System Architecture

Pycroglia is designed with a strict separation between its computational core and its PyQt6 graphical user interface. This separation enables both a responsive GUI and an accessible library mode for script-based execution.

Core Module (pycroglia.core)

The core module houses all image processing algorithms, geometry calculations, and parallel execution infrastructure. It has no dependencies on PyQt.

Compute Infrastructure

To handle intensive operations like 3D skeletonization and Euclidean distance transforms without blocking the UI, Pycroglia uses a flexible multiprocessing architecture.

  • ``Computable`` Interface: All major analytical tasks (e.g., BranchAnalysis, Centroids, FullCellAnalysis, TerritorialVolume) inherit from a Computable abstract base class, exposing a compute() -> dict method.

  • Pool Facade: The Pool class acts as a unified frontend for job submission. It abstracts the underlying execution backend.

  • Backends:
    • QPool: Uses Qt’s QThreadPool and QRunnable. Ideal for GUI execution as it natively integrates with Qt’s event loop and signals.

    • MPPool: Uses Python’s standard multiprocessing.Pool. Used when Pycroglia is imported as a library without a Qt QApplication.

Metrics DAG

Because some metrics depend on the results of others (e.g., branch lengths require the centroid to be calculated first to determine distance order), the computation is orchestrated by a MetricsDAG (Directed Acyclic Graph).

The DAG submits independent tasks (Centroid, Territorial Volume, Full Cell Analysis) to the pool simultaneously. Once the Centroid task completes, it dynamically submits the dependent BranchAnalysis tasks. Progress is tracked via atomic QCounter barriers.

Algorithm Highlights

  • Skeletonization (``slimskel3d``): Pycroglia contains a native Python/NumPy implementation of the Lee-Kashyap-Chu 3D thinning algorithm, matching the exact behavior of the MATLAB Skeleton3D implementation used in CellSelect-3DMorph. It recursively erodes border voxels while preserving Euler topology and endpoints.

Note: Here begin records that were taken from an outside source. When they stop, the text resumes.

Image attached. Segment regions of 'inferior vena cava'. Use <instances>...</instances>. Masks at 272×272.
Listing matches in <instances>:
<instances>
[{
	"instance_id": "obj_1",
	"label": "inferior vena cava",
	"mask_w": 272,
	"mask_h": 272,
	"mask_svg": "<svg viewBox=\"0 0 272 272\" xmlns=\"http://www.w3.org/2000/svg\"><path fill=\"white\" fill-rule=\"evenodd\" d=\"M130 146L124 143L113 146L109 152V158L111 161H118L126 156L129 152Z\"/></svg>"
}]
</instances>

  • Branch Analysis: Once skeletonized, the core uses 3x3x3 26-connected convolutional kernels to identify branch points and endpoints. Branches are isolated by path-finding from endpoints to the cell centroid. Arc length is calculated using Euclidean distance between ordered voxels.

  • I/O (``pycroglia.core.io``):
    • Handles parsing of TIFF and LSM stacks.

    • Outputs exporters (Excel, JSON) map the heterogeneous Computable result dictionaries to structured output formats.

UI Module (pycroglia.ui)

The UI is built on PyQt6 and follows a structured model-view-controller (MVC) pattern adapted for wizard-style navigation.

  • Widgets: Custom PyQt widgets (found in pycroglia.ui.widgets) handle display logic. E.g., FileSelectionEditor, FilterEditorStack, ResultsDashboardStack.

  • Controllers / State: Pure state managers (e.g., SegmentationEditorState, ResultsDashboardState) handle the business logic of UI interactions, decoupled from the views. They emit ``pyqtSignal``s when data changes, which the views observe to update themselves.

  • Wizard Navigation: A PageManager wraps major widgets into BasePage objects. It orchestrates the flow of data forward. For instance, when clicking “Next” on the Filter page, the PageManager extracts the binary masks using get_state() and injects them into the Segmentation page using set_data().